The greatest barriers to the practical application of nucleic acid drugs are the efficiency of delivery to target tissues, stability in the body, and avoidance of side effects on normal tissues. In this research, we are simultaneously developing a highly tumor-selective delivery system to maximize the potential of miR-3140-3p.

More specifically, we are making use of a physiological characteristic: the fact that the microenvironment surrounding solid tumors is more "acidic (low pH)" than normal tissue. In this research, we designed lipid nanoparticles (LNPs) using "pH-responsive lipids" that are taken up into cells only under specific acidic conditions. This enables us to build a system that remains stable in the bloodstream yet efficiently releases and delivers miRNA into cells in response to the acidic environment upon reaching the tumor tissue. Through this technology, we aim to achieve highly effective drug delivery with minimal side effects even with systemic administration.

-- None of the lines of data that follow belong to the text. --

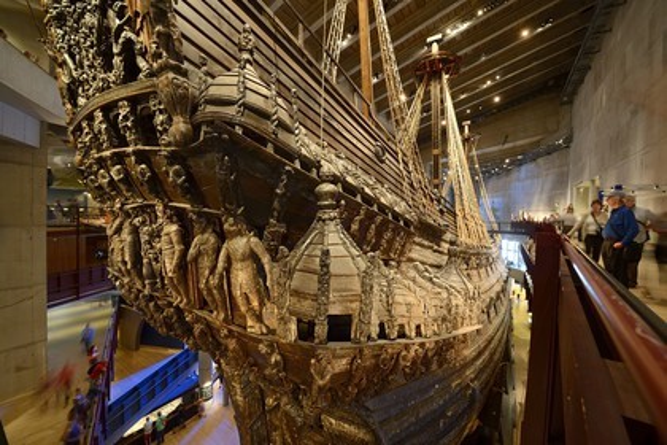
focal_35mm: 14
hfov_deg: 104.3
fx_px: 259
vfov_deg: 81.2
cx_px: 334
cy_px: 222
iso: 800
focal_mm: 14
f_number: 5.6
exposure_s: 1.3
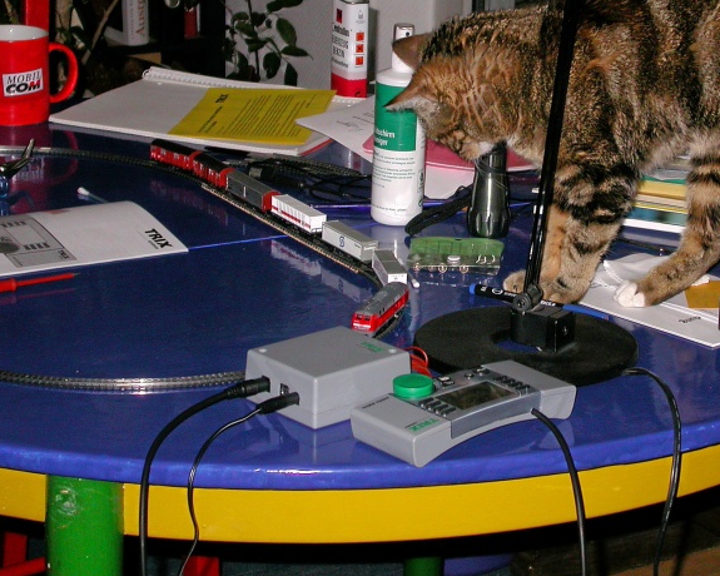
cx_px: 485
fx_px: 2344
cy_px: 223
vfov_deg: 14.0
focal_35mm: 110
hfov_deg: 17.4
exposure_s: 1/1000
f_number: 3.5
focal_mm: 16.9
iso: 100
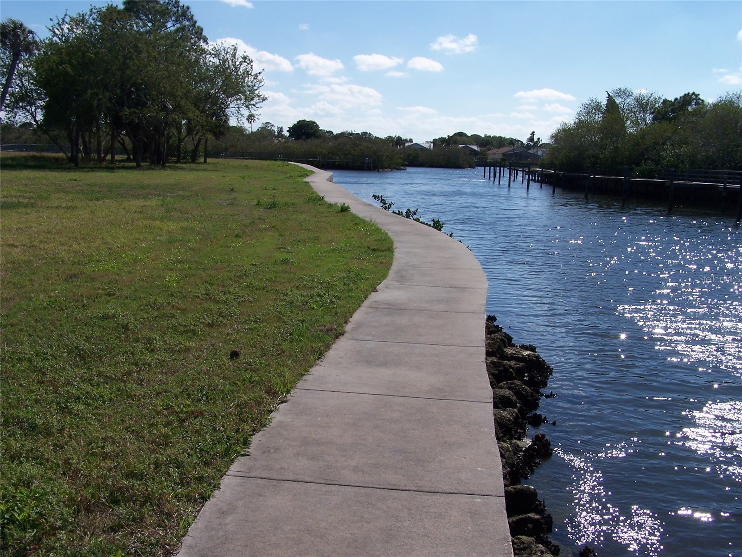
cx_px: 371
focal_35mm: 38
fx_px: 815
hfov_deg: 49.0
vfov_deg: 37.7
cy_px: 278
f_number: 5.6
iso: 80
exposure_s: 1/800
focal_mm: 6.3
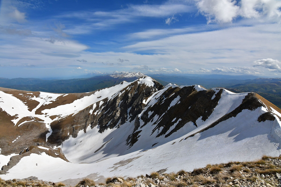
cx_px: 140
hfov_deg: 96.7
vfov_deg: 73.7
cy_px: 94
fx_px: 125
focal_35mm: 16
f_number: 14
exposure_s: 1/2500
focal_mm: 11
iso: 1000
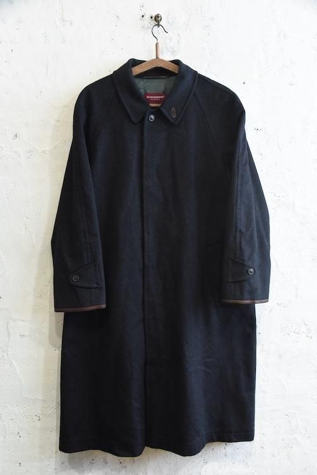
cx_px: 158
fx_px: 422
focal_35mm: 32
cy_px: 238
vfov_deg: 58.7
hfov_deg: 41.1
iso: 3200
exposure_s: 1/80
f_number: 6.3
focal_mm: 32
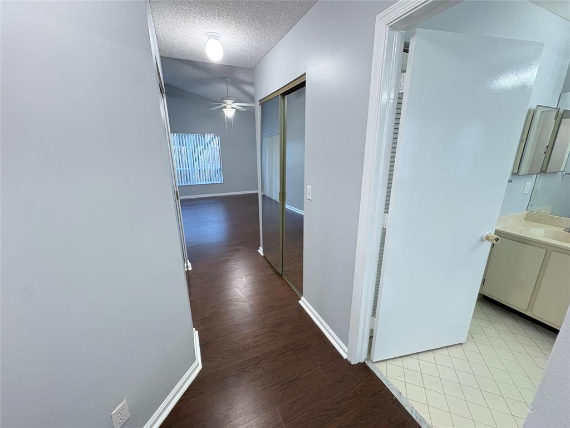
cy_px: 214
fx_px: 231
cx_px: 285
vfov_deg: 85.7
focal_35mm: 14
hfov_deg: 102.1
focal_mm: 2.22
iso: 500
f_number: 2.2
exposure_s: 1/60
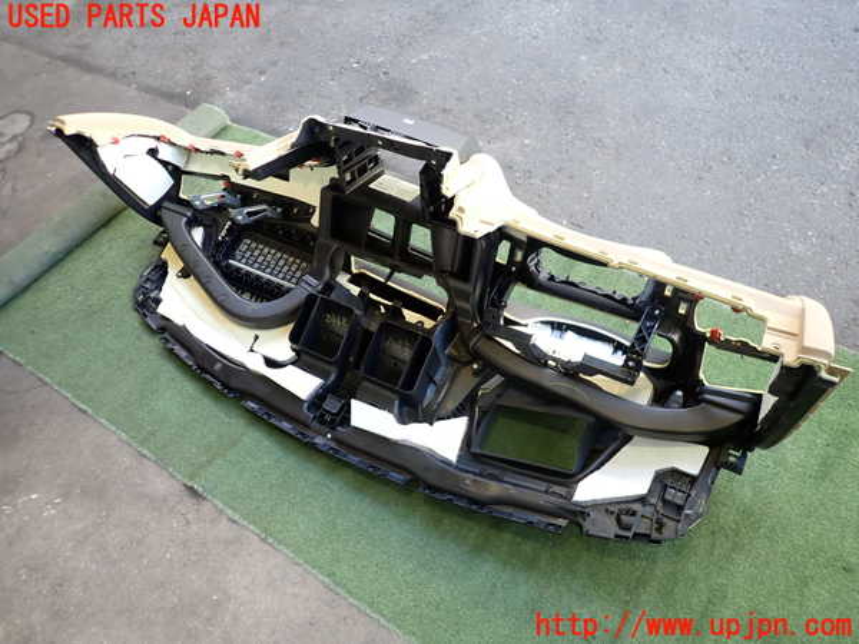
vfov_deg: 54.9
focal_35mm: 25
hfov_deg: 69.4
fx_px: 620
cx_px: 430
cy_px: 322
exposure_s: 1/60
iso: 200
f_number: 2
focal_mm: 4.5
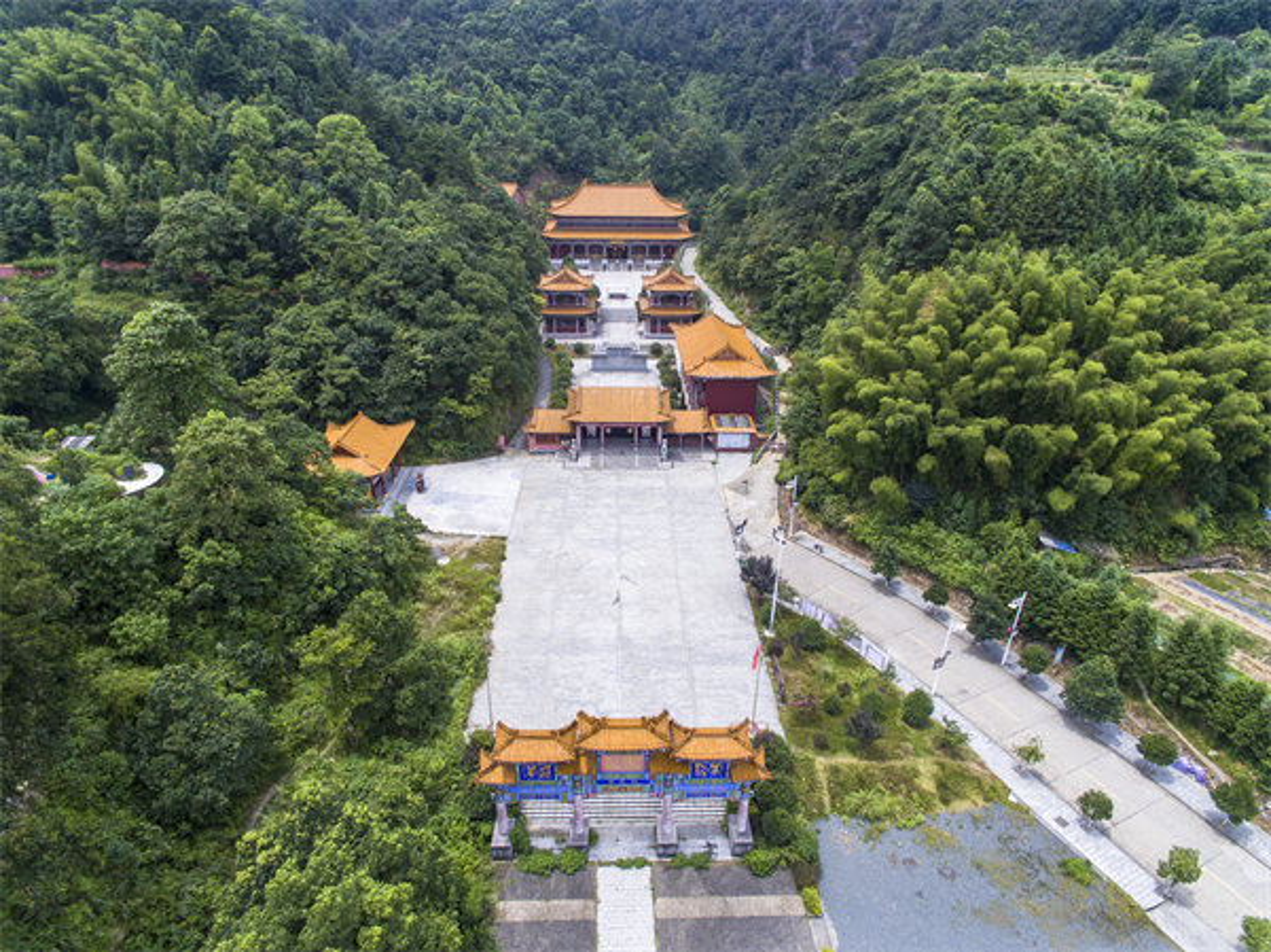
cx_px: 636
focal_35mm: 20
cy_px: 476
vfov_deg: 65.9
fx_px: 734
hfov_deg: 81.8
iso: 100
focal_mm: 3.61
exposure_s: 1/800
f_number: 2.8
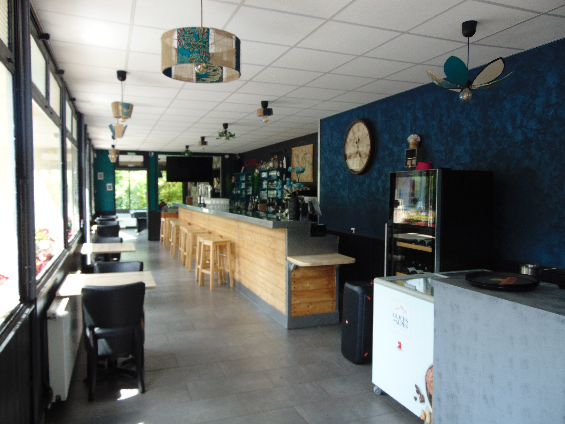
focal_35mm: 27
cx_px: 282
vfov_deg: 51.4
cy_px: 212
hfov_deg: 65.3
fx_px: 441
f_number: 3
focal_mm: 4.9
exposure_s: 1/80
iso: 80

In this research, we are integrating "miR-3140-3p," which has potent antitumor activity, with this "tumor-selective delivery technology," and are advancing the development of MIRX006 as a novel, systemically administered nucleic acid drug candidate. Development is being carried out along two parallel lines. The first is biological evaluation, aimed at verifying efficacy across cancer types, elucidating the detailed mechanism of action, and accumulating non-clinical data through safety testing. The second is physical research and manufacturing development, aimed at optimizing the lipid nanoparticles and establishing a production method with pharmaceutical development in mind.

By carrying out in-depth research along these two lines, we aim to ensure the "clinical stage advancement (entry into clinical trials)" of MIRX006. Completion of this research will not only provide new treatment options for patients with refractory cancer but will also make a significant contribution to the establishment of a nucleic acid drug platform in Japan.